▶ SOURCE PASSAGE
——————
# Slayer(Gulty Gear) vs. Valkenhayn (BlazBlue)



## DemongGodOfChaos (Sep 10, 2011)

Slayer



vs.

Valkenhayn



Who would win in a fight?

And, if the fight is pointless, do they just sit down with Rachael Alucard and have a Kickass Tea Party?


----------



## Dandy Elegance (Sep 10, 2011)

If by pointless, you mean brutally one-sided, then yes.  They have some tea.


----------



## DemongGodOfChaos (Sep 10, 2011)

Slayer stole the most badass butler ever from Rachael after the fight.


----------



## Blade (Sep 10, 2011)

What a difficult battle.


----------



## Kurou (Sep 10, 2011)

Slayer could Solo BB.


----------



## Dandy Elegance (Sep 10, 2011)

DemongGodOfChaos said:


> Slayer stole the most badass butler ever from Rachael after the fight.



Slayer has Sharon.


----------



## Kurou (Sep 10, 2011)

Sharons good at taking abuse.




Slayers not the gentleman he claims to be at home


----------



## DestinyDestroyer (Sep 10, 2011)

You should have done Rachel vs Slayer instead, at least she can do something that he would consider enough to be his opponent


----------



## Dandy Elegance (Sep 10, 2011)

No, she can't.


----------



## Sol_Blackguy (Sep 10, 2011)

Hazama is possibly the only one that can hang with GG but top tiers would destroy him..

Slayer is one of if not the strongest character in GG. He would easily take this but since Valkenhayn is is very strong he would let him win.


----------



## zenieth (Sep 10, 2011)

Kakashi234 said:


> Hazama is possibly the only one that can hang with GG but top tiers would destroy him..
> 
> Slayer is one of if not the strongest character in GG. He would easily take this but since Valkenhayn is is very strong he would let him win.



Hazama isn't the strongest BB character so I don't know why you act like he's the only one who could hang in GG.

But as said before, Slayer would brutalize but prefers to have tea with usch a fine gent as Valkenhayn.


----------



## DestinyDestroyer (Sep 10, 2011)

Dandy Elegance said:


> No, she can't.



Are you sure? Last I checked she posses something that looks like a defensive barrier capable of deflecting what appears to be a mountain buster laser.

I could be wrong though


----------



## Dandy Elegance (Sep 10, 2011)
——————
[Stored data]
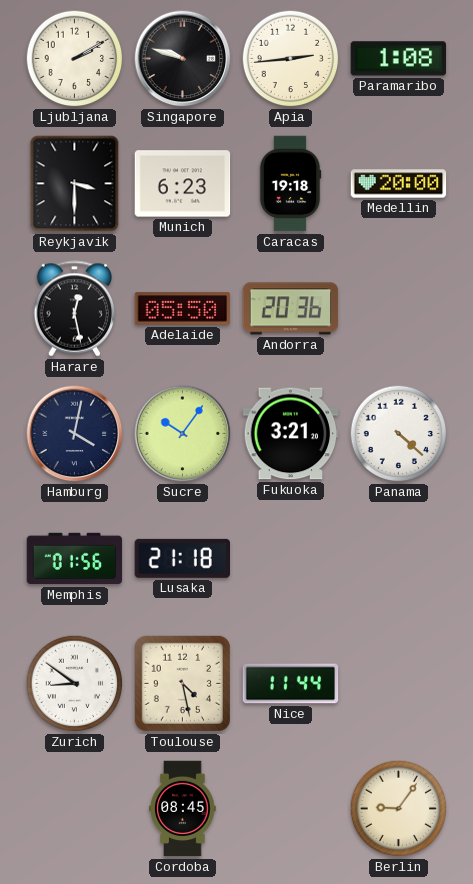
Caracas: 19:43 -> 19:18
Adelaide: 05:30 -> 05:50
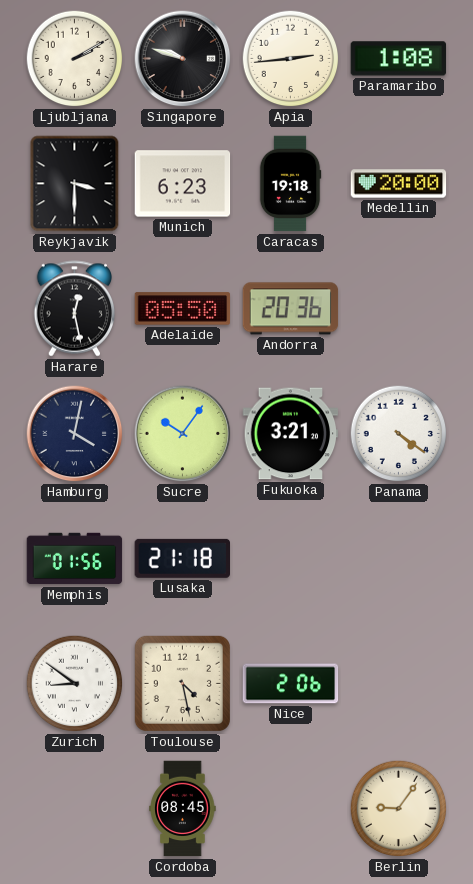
Panama: 4:22 -> 4:21
Nice: 11:44 -> 2:06
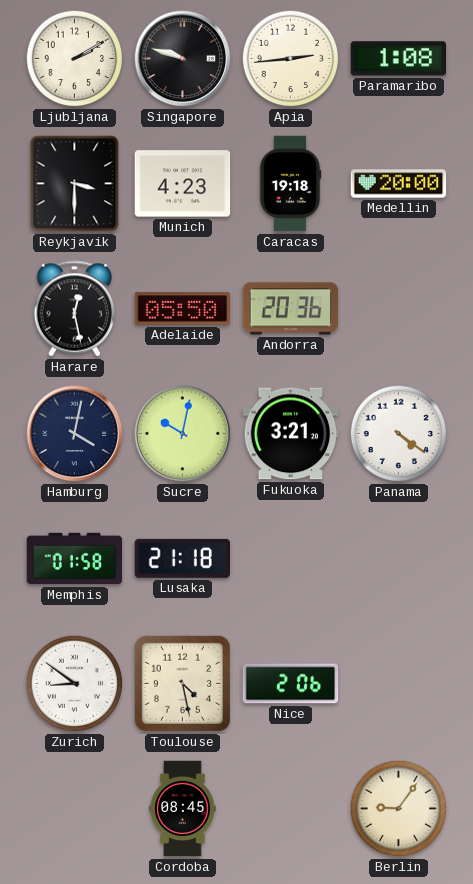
Munich: 6:23 -> 4:23
Sucre: 10:06 -> 10:02
Memphis: 01:56 -> 01:58
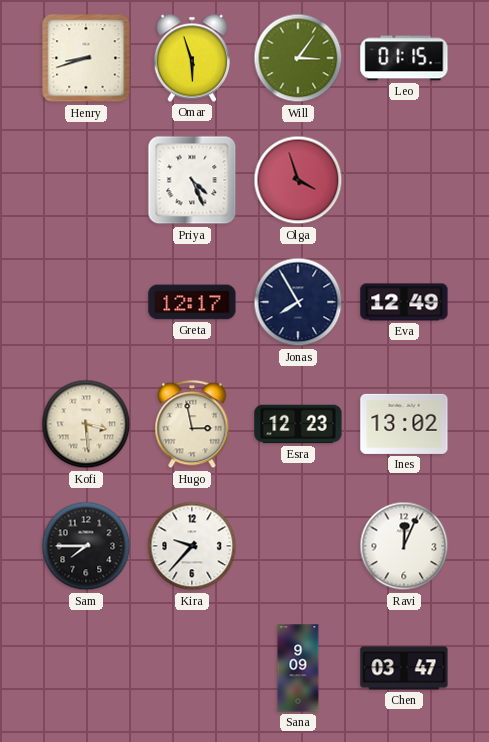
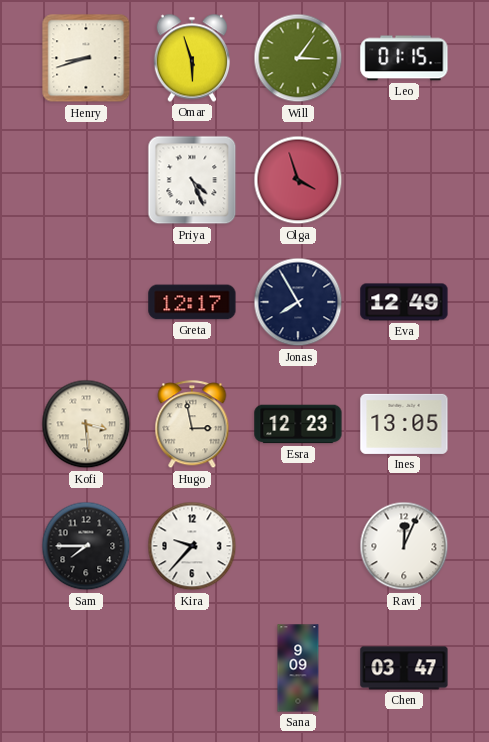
Ines: 13:02 -> 13:05
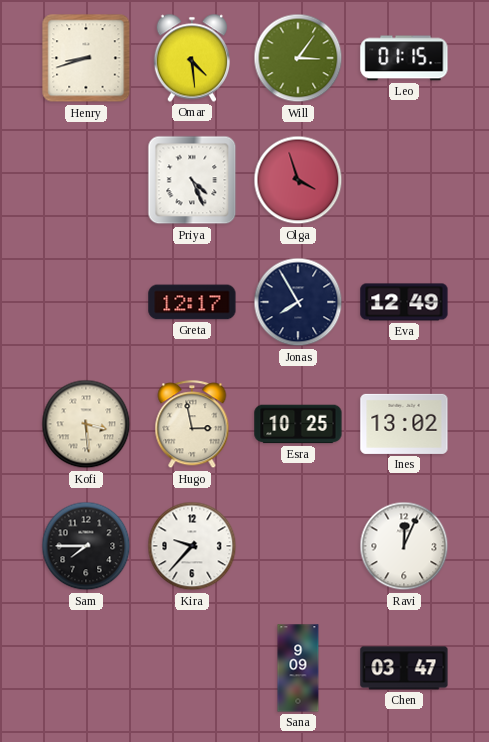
——————
▶ WORK TO COMPLETE
a: In the Slayer vs. Valkenhayn thread, who does Dandy Elegance say Slayer has?
b: Reproduce the part of the Slayer vs. Valkenhayn thread that begins at the words "## zenieth (Sep" and ends after "hang in GG.".
c: Write the next part of the Slayer vs. Valkenhayn thread, starting after its last line.
Nothing here requires the records.

▶ ANSWERS TO THE PROBLEMS
a: Sharon.

b:
## zenieth (Sep 10, 2011)

Kakashi234 said:


> Hazama is possibly the only one that can hang with GG but top tiers would destroy him..
> 
> Slayer is one of if not the strongest character in GG. He would easily take this but since Valkenhayn is is very strong he would let him win.



Hazama isn't the strongest BB character so I don't know why you act like he's the only one who could hang in GG.

c:
You're right, but Slayer would punch right through it like the boss he is.

You know, being leaps and bounds above someone who can disintegrate Japan's landmass and all.


----------



## Crimson Dragoon (Sep 10, 2011)

he punches through it in a gentlemanly manner


----------



## Dandy Elegance (Sep 10, 2011)

Like so:


----------



## Blade (Sep 10, 2011)

These 2 can't fight each other. Fuck this thread.


----------



## DemongGodOfChaos (Sep 10, 2011)

^ They are both Arc System Games, and Guilty Gear vs. BlazBlue was recently being considered by them.


----------



## Dandy Elegance (Sep 10, 2011)

Way to miss the point.


----------



## DemongGodOfChaos (Sep 10, 2011)

Besides, they could be Alternate Universe versions of each other anyway, as they take place in a similar time period (Mid to late 2100's) and Ars Magus and Gears are a mixture of Science and Technology.


----------



## Dandy Elegance (Sep 10, 2011)

Please, shut up.


----------



## DemongGodOfChaos (Sep 10, 2011)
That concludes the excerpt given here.